Kemp and Eglet may not have been able to salvage their giant trial win on appeal up against Kirkland & Ellis, which was after all responsible for winning the Mensing ruling last June. But they might have been able to shift the focus away from failure to warn claims in their pending cases in hopes of escaping Mensing. And, of course, the Nevada Supreme Court might have disagreed with Teva that Mensing clearly applied. Either way, Teva apparently decided that the risks of continuing to fight the cases was too great.

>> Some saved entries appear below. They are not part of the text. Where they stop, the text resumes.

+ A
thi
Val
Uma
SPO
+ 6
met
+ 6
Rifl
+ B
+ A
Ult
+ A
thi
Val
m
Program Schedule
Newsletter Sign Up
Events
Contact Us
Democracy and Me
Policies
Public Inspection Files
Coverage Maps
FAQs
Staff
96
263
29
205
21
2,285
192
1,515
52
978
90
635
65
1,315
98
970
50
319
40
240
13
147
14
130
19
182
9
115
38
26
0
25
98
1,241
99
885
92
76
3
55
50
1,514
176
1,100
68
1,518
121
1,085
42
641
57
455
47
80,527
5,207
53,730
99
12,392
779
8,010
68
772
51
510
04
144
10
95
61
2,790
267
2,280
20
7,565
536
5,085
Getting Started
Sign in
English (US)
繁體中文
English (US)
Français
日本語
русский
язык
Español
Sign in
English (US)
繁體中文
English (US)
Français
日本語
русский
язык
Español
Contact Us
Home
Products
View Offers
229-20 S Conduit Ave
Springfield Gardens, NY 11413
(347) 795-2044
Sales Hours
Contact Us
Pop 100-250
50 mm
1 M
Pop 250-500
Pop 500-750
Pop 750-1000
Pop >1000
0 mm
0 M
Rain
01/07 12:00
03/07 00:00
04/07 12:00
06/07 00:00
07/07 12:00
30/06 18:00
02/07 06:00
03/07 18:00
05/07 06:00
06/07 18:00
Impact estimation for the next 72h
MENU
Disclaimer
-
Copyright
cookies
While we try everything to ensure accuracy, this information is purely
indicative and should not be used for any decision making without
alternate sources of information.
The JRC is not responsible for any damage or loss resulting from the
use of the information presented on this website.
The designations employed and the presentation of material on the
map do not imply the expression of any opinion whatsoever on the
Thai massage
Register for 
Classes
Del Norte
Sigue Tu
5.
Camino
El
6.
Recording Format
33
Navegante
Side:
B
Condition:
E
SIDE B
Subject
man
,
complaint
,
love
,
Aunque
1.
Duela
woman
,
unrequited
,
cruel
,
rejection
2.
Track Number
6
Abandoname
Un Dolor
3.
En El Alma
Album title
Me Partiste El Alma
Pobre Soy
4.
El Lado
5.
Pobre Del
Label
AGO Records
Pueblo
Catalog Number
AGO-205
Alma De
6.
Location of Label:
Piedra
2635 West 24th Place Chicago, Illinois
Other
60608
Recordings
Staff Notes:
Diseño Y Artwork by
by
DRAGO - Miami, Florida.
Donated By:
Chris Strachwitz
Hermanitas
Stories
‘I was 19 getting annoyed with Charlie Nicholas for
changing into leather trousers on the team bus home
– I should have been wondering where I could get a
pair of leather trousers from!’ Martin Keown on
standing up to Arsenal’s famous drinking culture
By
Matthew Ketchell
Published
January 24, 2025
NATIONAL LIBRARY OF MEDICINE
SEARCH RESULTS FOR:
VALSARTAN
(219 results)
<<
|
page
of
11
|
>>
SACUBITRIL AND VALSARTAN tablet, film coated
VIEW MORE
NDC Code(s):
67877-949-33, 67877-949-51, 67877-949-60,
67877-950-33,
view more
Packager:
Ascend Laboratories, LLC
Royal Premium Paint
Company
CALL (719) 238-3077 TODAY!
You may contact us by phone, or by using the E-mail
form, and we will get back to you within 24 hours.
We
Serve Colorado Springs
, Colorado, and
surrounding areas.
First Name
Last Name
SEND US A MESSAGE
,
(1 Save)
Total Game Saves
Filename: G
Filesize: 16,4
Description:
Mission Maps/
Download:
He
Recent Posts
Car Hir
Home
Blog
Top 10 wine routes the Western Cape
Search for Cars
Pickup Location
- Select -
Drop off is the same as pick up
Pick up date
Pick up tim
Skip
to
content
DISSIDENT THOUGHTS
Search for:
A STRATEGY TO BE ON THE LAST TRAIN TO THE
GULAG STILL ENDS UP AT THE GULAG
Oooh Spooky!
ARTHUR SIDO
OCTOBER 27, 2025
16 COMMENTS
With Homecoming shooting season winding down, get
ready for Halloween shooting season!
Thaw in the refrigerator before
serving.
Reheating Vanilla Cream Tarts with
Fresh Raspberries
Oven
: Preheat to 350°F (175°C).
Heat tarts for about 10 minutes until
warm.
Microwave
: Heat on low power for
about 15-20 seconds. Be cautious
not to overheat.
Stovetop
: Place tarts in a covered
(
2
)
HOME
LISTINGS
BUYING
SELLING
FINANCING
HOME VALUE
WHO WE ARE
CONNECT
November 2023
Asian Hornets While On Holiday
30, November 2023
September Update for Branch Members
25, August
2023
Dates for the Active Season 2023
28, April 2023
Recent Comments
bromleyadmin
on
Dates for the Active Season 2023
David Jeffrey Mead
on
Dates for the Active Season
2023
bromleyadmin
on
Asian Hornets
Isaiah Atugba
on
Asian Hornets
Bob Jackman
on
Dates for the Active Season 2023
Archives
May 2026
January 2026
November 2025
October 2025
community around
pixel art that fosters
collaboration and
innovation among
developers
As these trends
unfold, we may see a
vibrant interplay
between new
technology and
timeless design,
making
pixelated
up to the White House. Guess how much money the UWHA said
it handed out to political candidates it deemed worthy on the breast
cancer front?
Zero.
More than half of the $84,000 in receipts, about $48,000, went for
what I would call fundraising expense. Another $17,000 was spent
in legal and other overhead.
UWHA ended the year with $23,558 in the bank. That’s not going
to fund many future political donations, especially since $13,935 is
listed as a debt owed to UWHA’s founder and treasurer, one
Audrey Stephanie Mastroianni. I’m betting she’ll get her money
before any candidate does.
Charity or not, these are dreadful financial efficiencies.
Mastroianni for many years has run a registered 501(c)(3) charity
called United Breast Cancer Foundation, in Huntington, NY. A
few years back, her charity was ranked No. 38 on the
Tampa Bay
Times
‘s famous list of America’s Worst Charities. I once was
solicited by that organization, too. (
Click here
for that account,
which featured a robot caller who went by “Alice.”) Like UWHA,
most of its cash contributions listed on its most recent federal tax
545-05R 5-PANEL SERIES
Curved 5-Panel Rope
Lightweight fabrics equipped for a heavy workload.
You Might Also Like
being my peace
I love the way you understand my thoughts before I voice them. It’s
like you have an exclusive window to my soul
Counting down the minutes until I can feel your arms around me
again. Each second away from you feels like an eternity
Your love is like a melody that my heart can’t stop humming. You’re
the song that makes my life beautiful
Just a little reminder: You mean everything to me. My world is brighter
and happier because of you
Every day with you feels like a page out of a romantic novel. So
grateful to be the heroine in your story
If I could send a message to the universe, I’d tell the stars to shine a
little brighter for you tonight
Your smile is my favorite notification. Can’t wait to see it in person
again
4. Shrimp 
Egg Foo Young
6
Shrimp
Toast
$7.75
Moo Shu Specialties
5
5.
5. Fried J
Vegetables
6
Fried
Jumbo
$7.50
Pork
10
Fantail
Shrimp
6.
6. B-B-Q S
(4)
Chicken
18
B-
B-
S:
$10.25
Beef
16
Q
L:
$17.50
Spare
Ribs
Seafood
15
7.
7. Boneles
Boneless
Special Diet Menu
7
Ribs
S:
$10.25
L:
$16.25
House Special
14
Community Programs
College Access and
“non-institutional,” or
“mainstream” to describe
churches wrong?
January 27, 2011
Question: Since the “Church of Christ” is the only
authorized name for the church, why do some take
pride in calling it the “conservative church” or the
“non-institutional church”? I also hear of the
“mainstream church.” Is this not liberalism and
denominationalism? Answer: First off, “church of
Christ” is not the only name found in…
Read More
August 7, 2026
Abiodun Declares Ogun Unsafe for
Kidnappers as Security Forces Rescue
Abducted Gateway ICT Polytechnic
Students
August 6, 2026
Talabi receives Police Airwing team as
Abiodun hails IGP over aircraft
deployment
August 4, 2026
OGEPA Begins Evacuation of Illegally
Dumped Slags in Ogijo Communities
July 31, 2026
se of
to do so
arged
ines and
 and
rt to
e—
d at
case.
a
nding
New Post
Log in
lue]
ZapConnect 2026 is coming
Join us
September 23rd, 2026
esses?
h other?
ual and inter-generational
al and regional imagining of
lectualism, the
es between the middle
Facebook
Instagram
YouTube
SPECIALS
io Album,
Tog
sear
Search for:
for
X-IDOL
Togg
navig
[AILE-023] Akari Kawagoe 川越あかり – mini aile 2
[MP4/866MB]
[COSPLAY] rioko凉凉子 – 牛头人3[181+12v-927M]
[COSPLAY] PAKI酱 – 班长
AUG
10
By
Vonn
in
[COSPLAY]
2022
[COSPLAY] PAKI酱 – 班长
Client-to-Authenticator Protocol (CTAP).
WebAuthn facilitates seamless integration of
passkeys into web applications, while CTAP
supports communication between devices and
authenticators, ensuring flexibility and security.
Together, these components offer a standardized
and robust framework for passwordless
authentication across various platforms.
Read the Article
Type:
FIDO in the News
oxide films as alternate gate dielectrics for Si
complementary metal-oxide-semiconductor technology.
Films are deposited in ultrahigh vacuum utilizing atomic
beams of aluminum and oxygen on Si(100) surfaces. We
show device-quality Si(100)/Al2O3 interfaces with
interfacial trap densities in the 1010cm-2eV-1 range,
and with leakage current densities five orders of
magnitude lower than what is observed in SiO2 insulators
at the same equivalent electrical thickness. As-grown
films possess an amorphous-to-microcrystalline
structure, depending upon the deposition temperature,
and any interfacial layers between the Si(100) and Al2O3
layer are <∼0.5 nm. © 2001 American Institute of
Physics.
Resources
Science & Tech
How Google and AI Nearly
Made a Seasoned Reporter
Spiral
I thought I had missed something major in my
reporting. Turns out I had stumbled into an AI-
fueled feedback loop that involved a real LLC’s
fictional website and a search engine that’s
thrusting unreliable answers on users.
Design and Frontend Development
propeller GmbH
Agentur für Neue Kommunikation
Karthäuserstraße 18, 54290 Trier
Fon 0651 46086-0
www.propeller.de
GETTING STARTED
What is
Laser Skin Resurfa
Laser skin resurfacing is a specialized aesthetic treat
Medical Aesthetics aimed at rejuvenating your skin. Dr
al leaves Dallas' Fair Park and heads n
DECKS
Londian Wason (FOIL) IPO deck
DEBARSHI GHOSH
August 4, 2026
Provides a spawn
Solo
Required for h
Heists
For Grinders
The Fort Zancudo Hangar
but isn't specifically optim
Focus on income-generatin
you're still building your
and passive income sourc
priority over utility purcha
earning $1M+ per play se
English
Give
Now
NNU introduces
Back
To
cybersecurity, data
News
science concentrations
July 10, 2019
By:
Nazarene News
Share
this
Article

“Teva is pleased to have put the vast majority of these matters behind us,” a company spokeswoman said. “In [the Feb. 17 SEC filing] we disclosed that we had $270 M for reserves plus money paid toward settled cases. We have now settled the vast majority of the open cases and accordingly are going to be taking an additional charge of about another $15M for Q1.” The spokeswoman added that 15 propofol cases remain unresolved.

Plaintiffs lawyers Eglet, Kemp, Gilock, and Bernstein didn’t respond to requests for comment. Neither did Mark Tully and U. Gwyn Williams of Goodwin Procter (for Teva), Matthew Papez of Kirkland & Ellis (who was leading Teva’s Nevada Supreme Court Appeal), or Philip Hymanson of Greenberg Traurig (for Baxter and McKesson, whose liabilities in the propofol litigation are covered by an indemnification agreement with Teva).